Since the turn of the century, how often have low-seeded teams (seeded in the bottom half of the playoff table) in the National Football League, Major League Baseball, the National Hockey League or the National Basketball Association won the championship?
Here are the seedings of the eventual champions for each league in each year.
In the NFL, there were 6 champions in this time period who’s seed was in the bottom half of the table. So in the NFL, where there are 6 teams from each conference seeded in the playoffs, any seed of 4 or lower who eventually wins the championship would count. In MLB, where there are only four teams from each league, a seed of 3 or 4 counts as a lower-table seed.
As you can see championship wins among lower-table seeded teams are fairly common in the NFL and MLB, and practically unheard-of in the NHL and the NBA (where 8 teams per conference are allowed in the playoffs).

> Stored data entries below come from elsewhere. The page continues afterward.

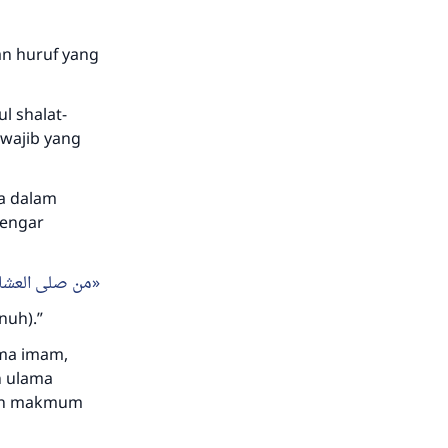
n huruf yang
l shalat-
 wajib yang
da dalam
dengar
من صلى العشاء
nuh).”
ama imam,
n ulama
dan makmum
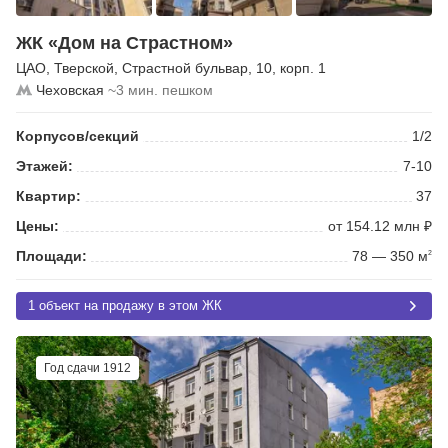
ЖК «Дом на Страстном»
ЦАО
,
Тверской
,
Страстной бульвар
, 10, корп. 1
Чеховская
~3 мин. пешком
Корпусов/секций
1/2
Этажей:
7-10
Квартир:
37
Цены:
от 154.12 млн ₽
Площади:
78 — 350 м
2
1 объект на продажу в этом ЖК
Год сдачи 1912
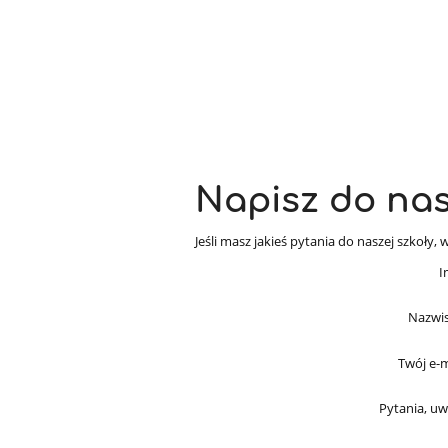
Napisz do na
Jeśli masz jakieś pytania do naszej szkoły
I
Nazwis
Twój e-m
Pytania, uw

Possibly the inclusion of so many teams, including teams with inferior records, into the NHL and NBA playoffs works against an eventual championship win by lower-seeded teams. Perhaps this reflects quality of the teams, that the teams seeded 5-8 really are that much worse than teams seeded 1-4.
It does seem odd that the NFL, which grants a bye-week to the highest seeded teams still has so many lower seeded teams that get through to the championship.
And that MLB – which has until this past year only had four teams per conference in the postseason – has had 4 fourth-seeded champions while the NBA has had zero.
And that only two #1 seed won the Super Bowl, while there were 4 top-seeded champions in the NHL and 5 in the NBA.
#1 and #2 seeds compose only 25% of the postseason fields in the NBA and NHL, but they have won the NBA championship 9 times since 2000, and 8 times in the NHL. And while #1 and #2 seeds are 33% of the field in the NFL Playoffs, and a whopping 50% of the postseason field in MLB, those seeds have won the championship only 6 times in the NFL and 6 times in MLB.
There are 7 seeds below the top seed in the NBA and NHL, 5 seeds in the NFL and 3 in MLB. Since 2000, there were
- 78 MLB teams seeded #2 or lower, winning 10 championships (.13 championships per non-#1 seeded team)
- 130 NFL teams seeded #2 or lower, winning 11 championships (.09)
- 168 NHL teams seeded #2 or lower, winning 8 championships [excludes lockout year] (.05)
- 182 NBA teams seeded #2 or lower, winning 8 championships (.04)
So, the smaller the playoff field, the more competitive the postseason tournament, the less likely that a #1 seed goes through. How can that be? Including more teams, and playing more series, ought to create more flukey elminations of top-seeded teams, right? Or does the requirement that the lower seeded teams play more games mean they are more likely to be elminated?
Bracketing the NFL – where each playoff round is a single game – how is it possible that the MLB postseason is more than 150-200% more likely to produce a non-#1 seeded champion than the NHL or NBA?